Muhan Zhang
Publications
GREPO: A Benchmark for Graph Neural Networks on Repository-Level Bug Localization
Repository-level bug localization-the task of identifying where code must be modified to fix a bug-is a critical software engineering challenge. Standard Large Language Modles (LLMs) are often unsuitable for this task due to context window limitations that prevent them from processing entire code repositories. As a result, various retrieval methods are commonly used, including keyword matching, text similarity, and simple graph-based heuristics such as Breadth-First Search. Graph Neural Networks (GNNs) offer a promising alternative due to their ability to model complex, repository-wide dependencies; however, their application has been hindered by the lack of a dedicated benchmark. To address this gap, we introduce GREPO, the first GNN benchmark for repository-scale bug localization tasks.
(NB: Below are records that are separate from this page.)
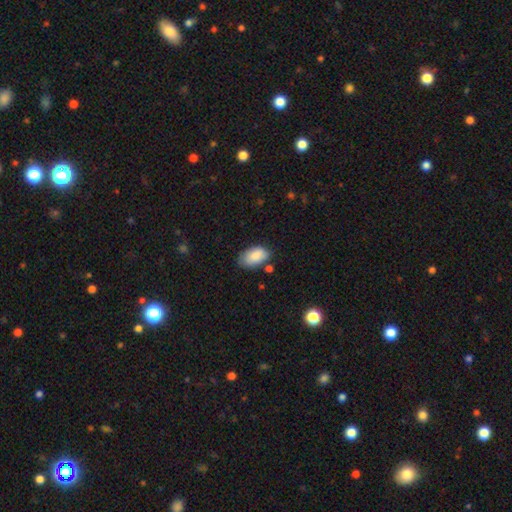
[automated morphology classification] Overall: smooth (87%). How rounded: in between (94%). Merging: none (65%).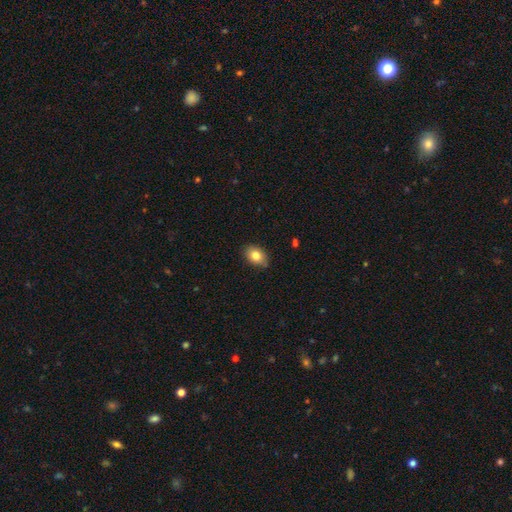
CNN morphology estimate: The model was most divided on "how rounded": in between: 78%, round: 21%, cigar-shaped: 1%. More confident: smooth or featured — smooth (83%); merging — none (83%).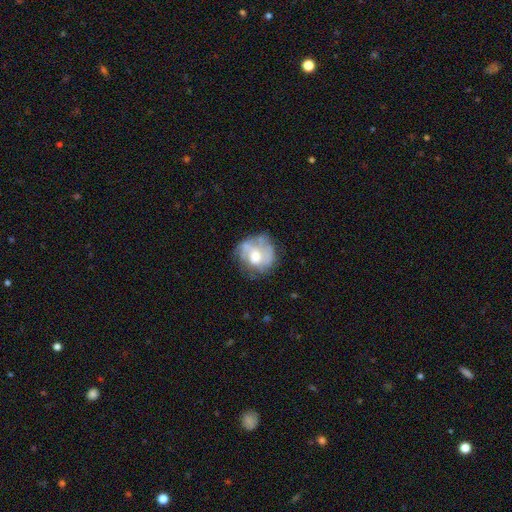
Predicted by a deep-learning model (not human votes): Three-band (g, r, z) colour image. It shows a featured or disk galaxy (55%) with no bar (75%), spiral arms (53%) and a moderate central bulge (58%). Merging: none (56%).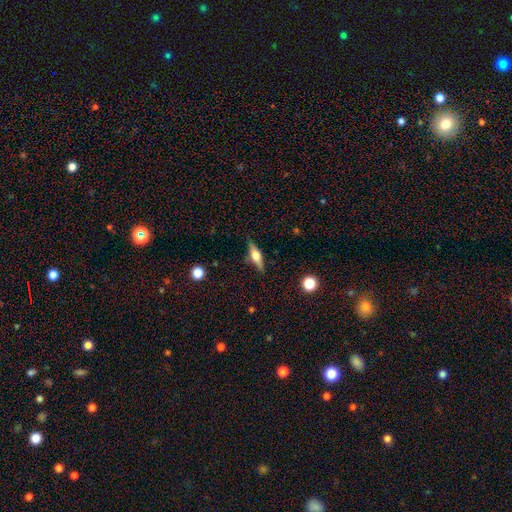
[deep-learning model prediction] The model was most divided on "smooth or featured": featured or disk: 50%, smooth: 43%, star or artifact: 7%. More confident: edge-on disk — yes (94%); merging — none (84%).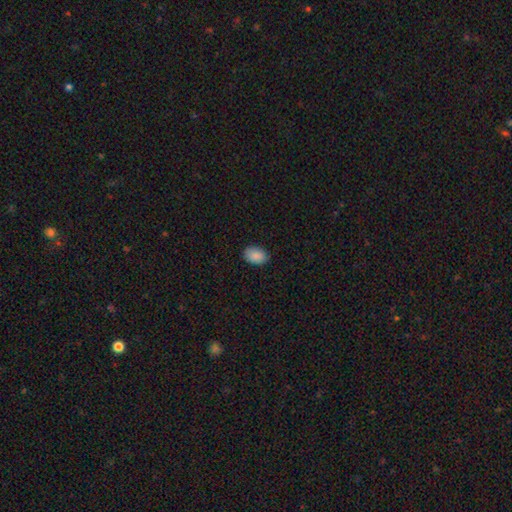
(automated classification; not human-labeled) smooth_or_featured: smooth (p=0.89) [alt: star or artifact p=0.07]
how_rounded: in between (p=0.84) [alt: round p=0.15]
merging: none (p=0.87) [alt: minor disturbance p=0.10]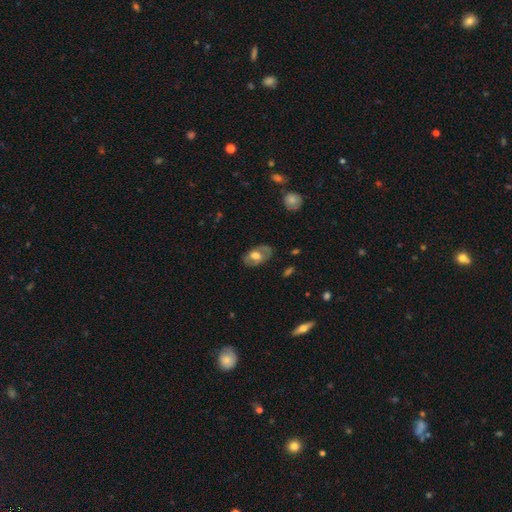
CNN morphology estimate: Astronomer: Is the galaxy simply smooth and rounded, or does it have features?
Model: smooth — 48% (runner-up: featured or disk, 46%).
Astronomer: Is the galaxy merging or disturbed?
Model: none — 75%.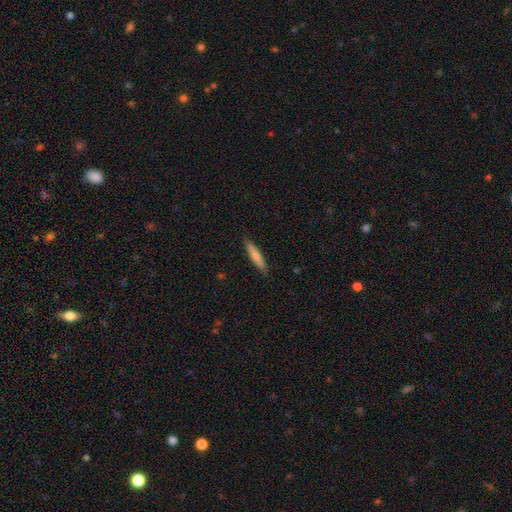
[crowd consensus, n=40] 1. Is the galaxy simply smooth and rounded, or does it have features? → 82% smooth, 12% featured or disk, 5% star or artifact.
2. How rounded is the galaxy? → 94% cigar-shaped, 6% in between, 0% round.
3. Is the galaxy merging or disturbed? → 89% none, 8% minor disturbance, 3% major disturbance, 0% merger.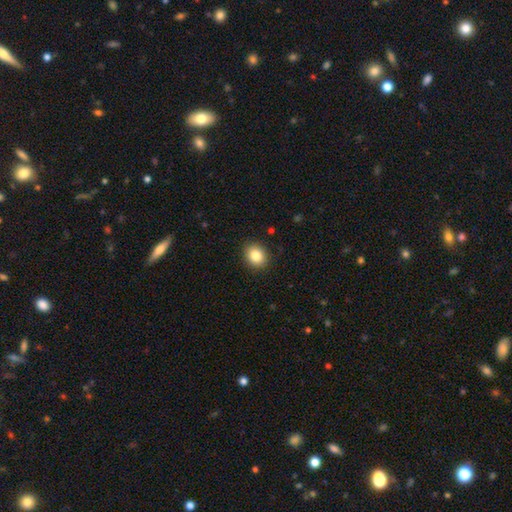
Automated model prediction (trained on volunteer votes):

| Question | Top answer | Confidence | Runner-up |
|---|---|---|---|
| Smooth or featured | smooth | 84% | star or artifact (9%) |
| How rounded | round | 69% | in between (30%) |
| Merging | none | 90% | minor disturbance (7%) |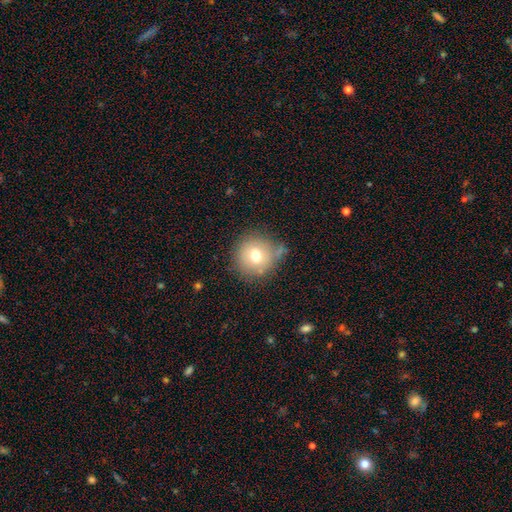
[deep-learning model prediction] The model was most divided on "smooth or featured": smooth: 71%, featured or disk: 18%, star or artifact: 11%. More confident: how rounded — round (91%); merging — none (75%).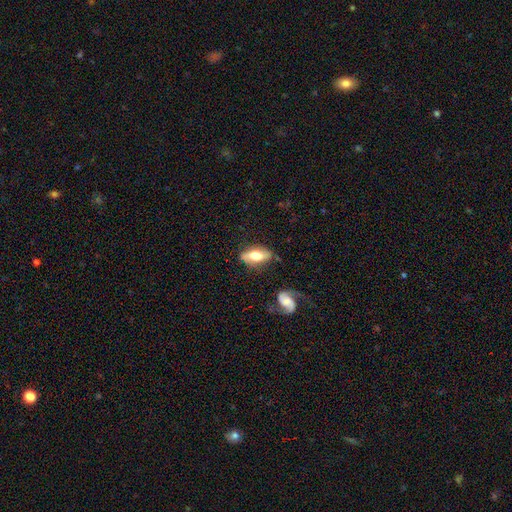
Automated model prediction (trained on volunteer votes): Smooth or featured? smooth (50%)
How rounded? in between (83%)
Merging? none (70%)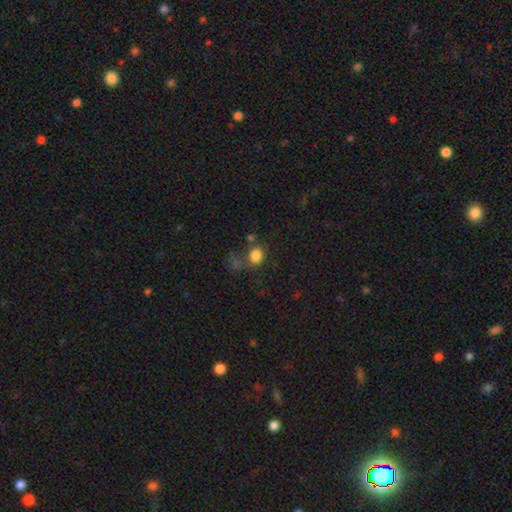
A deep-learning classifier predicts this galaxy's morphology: smooth_or_featured: smooth (p=0.81) [alt: star or artifact p=0.12]
how_rounded: round (p=0.70) [alt: in between p=0.29]
merging: none (p=0.54) [alt: minor disturbance p=0.16]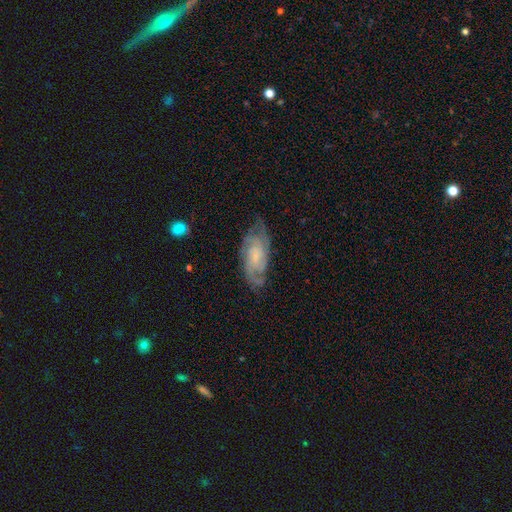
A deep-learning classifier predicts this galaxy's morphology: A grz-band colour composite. It shows a featured or disk galaxy (79%) with no bar (64%), 2 (30%) tight (54%) spiral arms (95%) and a small central bulge (44%). Merging: none (70%).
GREPO comprises 86 Python repositories and 47294 bug-fixing tasks, providing graph-based data structures ready for direct GNN processing. Our evaluation of various GNN architectures shows outstanding performance compared to established information retrieval baselines. This work highlights the potential of GNNs for bug localization and established GREPO as a foundation resource for future research, The code is available at https://github.com/qingpingmo/GREPO.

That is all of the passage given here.